What is the connection between 2-forms, determinants, and cross products in R^3?

[JonnyMaddox]

Hi, 2-forms are defined as

du^{j} \wedge du^{k}(v,w) = v^{j}w^{k}-v^{k}w^{j} = \begin{vmatrix} du^{j}(v) & du^{j}(w) \\ du^{k}(v) & du^{k}(w) \end{vmatrix}

But what if I have two concret 1-forms in R^{3} like (2dx-3dy+dz)\wedge (dx+2dy-dz) and then I calculte (2dx-3dy+dz)\wedge (dx+2dy-dz)=-7dy \wedge dx +3dz \wedge dx - dy \wedge dz= 7 dx \wedge dy + 3 dz \wedge dx + dy \wedge dz (now a 2-form)
I know this is the same as the cross product between (2,-3,1)^{T} and (1,2,-1)^{T}
What has this to do with the determinant?

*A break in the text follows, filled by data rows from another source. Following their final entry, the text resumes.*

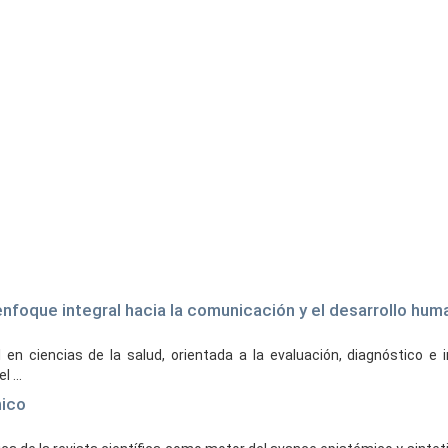
n enfoque integral hacia la comunicación y el desarrollo hu
en ciencias de la salud, orientada a la evaluación, diagnóstico e 
 ...
mico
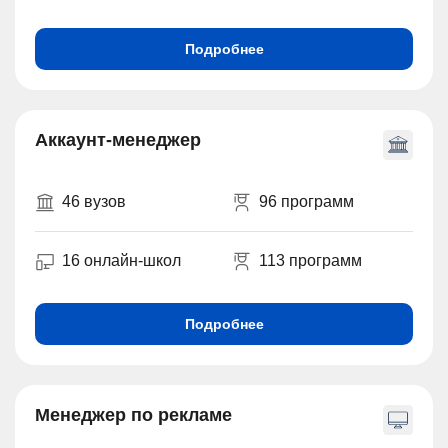
Подробнее
Аккаунт-менеджер
46 вузов
96 программ
16 онлайн-школ
113 программ
Подробнее
Менеджер по рекламе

If I calculate this for 1-forms in R^{2} like (2dx+4dx)\wedge (3dx+9dy) = -18 dx\wedge dy +12 dx \wedge dy = 6 dx \wedge dy which equals the determinant of the vectors (2,4) and (3,9). But this is not like 1-forms in R^{3}. And is the geometric interpretation right that 7 dx \wedge dy + 3 dz \wedge dx + dy \wedge dz means that 7 is the part of the area projected to the xy axis, 3 the part projecte to the zx axis and 1 the part projected onto the yz axis? Or is it a different coordinate system like dxdy, dzdx and dydz ?
Now actually these are all functions of vectors like v or w as in the definition of 2-forms. What happens if they come into this picture?

 

[Greg Bernhardt]

I'm sorry you are not finding help at the moment. Is there any additional information you can share with us?